Giving more of a voice to councillors
De Montfort University’s Local Governance Research unit and The Municipal Journal have published the final report of the Councillor Commission, The Voice of the Councillor , which includes a chapter on England’s 80,000 local (parish and town) councillors.
The year-long research project – supported by the chair of the Communities and Local Government Committee, Clive Betts MP – heard from councillors across England about their work and the pressures they face in governing communities, as well as evidence from councillors about issues of concern to them and what councillors wanted policymakers in central government, the public and media to know about the work they undertake.
When the Commission was first launched NALC pressed for the local council sector not to be overlooked, securing representation on the Commission and a dedicated stream of work to ensure the voice of local councillors was heard.
The report’s six themes reflect evidence and discussions where councillors spoke about specific aspects of their work: the Council, beyond the Council, in response to central policy change, about perceptions, about the Job and when they spoke as a local councillor.
Specific messages from local councillors indicated the differences in their roles compared to those of principal authority councillors and the very specific issues that relate only to local councils, with recommendations including:
A national independent inquiry be undertaken by NALC to fully understand the relationship between local councils and principal authorities with the aim of identifying best practice and producing a national framework for local council-principal relationships;
The local council statutory right to be consulted on planning matters be extended to all statutory policies, strategies and plans resting with principal council executives;
As far as possible local councils avoid appointing to a chair or vice-chair of a local council, councillors who also sit on principal authorities;
The power of principal councils under the Local Government & Public Involvement in Health Act 2007 to conduct Community Governance Reviews is abolished.
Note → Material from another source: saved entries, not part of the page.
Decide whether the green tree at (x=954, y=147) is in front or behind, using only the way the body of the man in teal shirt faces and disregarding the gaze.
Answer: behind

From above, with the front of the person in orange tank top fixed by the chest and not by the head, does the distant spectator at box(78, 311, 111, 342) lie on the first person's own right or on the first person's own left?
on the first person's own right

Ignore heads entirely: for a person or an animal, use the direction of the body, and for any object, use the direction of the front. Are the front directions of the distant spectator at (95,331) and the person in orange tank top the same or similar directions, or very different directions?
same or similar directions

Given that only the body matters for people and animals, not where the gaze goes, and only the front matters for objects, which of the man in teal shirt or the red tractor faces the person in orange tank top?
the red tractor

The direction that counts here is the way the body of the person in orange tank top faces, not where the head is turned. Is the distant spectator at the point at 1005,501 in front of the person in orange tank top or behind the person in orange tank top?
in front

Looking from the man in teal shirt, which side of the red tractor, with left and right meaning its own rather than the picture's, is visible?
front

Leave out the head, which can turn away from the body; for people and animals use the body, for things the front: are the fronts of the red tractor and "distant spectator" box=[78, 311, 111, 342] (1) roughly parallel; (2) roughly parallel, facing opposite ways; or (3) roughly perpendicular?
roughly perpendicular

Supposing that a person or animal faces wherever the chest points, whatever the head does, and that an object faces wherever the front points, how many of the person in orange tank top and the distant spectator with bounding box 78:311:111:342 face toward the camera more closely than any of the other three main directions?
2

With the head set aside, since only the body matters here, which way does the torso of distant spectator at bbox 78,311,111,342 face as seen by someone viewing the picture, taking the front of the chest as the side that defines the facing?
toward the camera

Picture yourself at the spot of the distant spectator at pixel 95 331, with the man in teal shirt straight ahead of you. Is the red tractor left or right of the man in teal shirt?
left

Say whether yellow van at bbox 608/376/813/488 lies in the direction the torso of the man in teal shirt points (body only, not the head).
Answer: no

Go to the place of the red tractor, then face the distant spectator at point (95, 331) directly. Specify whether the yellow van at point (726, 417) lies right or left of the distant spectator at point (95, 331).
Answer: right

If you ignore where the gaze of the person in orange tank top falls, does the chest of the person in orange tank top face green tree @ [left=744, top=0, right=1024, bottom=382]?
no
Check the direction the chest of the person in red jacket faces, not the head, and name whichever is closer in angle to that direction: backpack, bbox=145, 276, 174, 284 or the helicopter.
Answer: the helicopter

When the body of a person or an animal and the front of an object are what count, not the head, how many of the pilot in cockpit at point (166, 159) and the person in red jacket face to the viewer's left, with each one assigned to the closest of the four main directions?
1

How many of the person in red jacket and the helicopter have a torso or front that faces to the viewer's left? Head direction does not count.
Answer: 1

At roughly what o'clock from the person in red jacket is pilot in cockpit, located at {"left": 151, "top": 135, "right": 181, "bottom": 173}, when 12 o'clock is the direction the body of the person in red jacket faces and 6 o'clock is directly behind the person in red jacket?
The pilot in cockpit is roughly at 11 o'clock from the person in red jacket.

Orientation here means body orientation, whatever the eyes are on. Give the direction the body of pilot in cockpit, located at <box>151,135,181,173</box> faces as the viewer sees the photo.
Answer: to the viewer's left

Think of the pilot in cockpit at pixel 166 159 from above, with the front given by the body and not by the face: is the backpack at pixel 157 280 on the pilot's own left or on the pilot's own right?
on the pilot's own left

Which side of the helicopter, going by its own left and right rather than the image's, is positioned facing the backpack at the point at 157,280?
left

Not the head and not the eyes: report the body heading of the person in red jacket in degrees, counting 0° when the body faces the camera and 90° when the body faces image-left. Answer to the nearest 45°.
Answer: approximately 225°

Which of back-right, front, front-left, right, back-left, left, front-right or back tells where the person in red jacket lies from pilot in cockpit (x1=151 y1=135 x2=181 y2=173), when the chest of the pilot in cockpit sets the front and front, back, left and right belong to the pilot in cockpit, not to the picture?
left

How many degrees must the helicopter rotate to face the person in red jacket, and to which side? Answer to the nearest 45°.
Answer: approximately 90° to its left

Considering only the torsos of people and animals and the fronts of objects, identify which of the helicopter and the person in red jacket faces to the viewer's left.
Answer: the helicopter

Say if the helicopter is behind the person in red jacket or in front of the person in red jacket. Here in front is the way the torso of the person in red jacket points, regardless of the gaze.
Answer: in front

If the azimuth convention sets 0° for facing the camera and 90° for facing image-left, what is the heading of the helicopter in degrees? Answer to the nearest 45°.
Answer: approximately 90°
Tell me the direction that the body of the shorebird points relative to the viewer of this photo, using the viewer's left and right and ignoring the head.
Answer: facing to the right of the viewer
Commenting on the report Cllr Sue Baxter, chairman of NALC, said: “That local councillors are such a central feature of the report of the Councillor Commission is a testament to their vital role in the governance of our communities and I very much welcome this timely research.
“When the Commission was first launched NALC pressed for our sector and our 80,000 councillors not to be overlooked in this well timed and long overdue study and we secured representation on the Commission and a dedicated stream of work to ensure the voice of local councillors was heard.
“I want to pay tribute to Cllr Mike Evans from Whiteley Town Council and the Hampshire Association of Local Councils for his important contribution as the parish commissioner, who was well placed to feed in the experiences of local councillors everywhere and instrumental in promoting the call for evidence and roundtables to ensure the Commission heard from grassroots councillors from across the country.
“The report rightly recognises the contribution parish and town councillors make to public service delivery, local democracy and community well-being and as a vital part of the overall governance of the country. And the report also states that if double devolution is to be successful, the parish level of government must be strengthened and empowered, a point I whole wholeheartedly endorse.
“Local councils are perfectly placed to be the front line in rebuilding community cohesion in divided Britain, and addressing the issues of austerity and local public service delivery. ‘Ultra-localism’ is the only way to rebuild community and local services in an age of division and austerity.
“I look forward to discussing next steps on the report with Cllr Mike Evans and the Commission, including the findings and recommendations aimed at NALC and parish and town councillors, as well as discussing it with government and others.”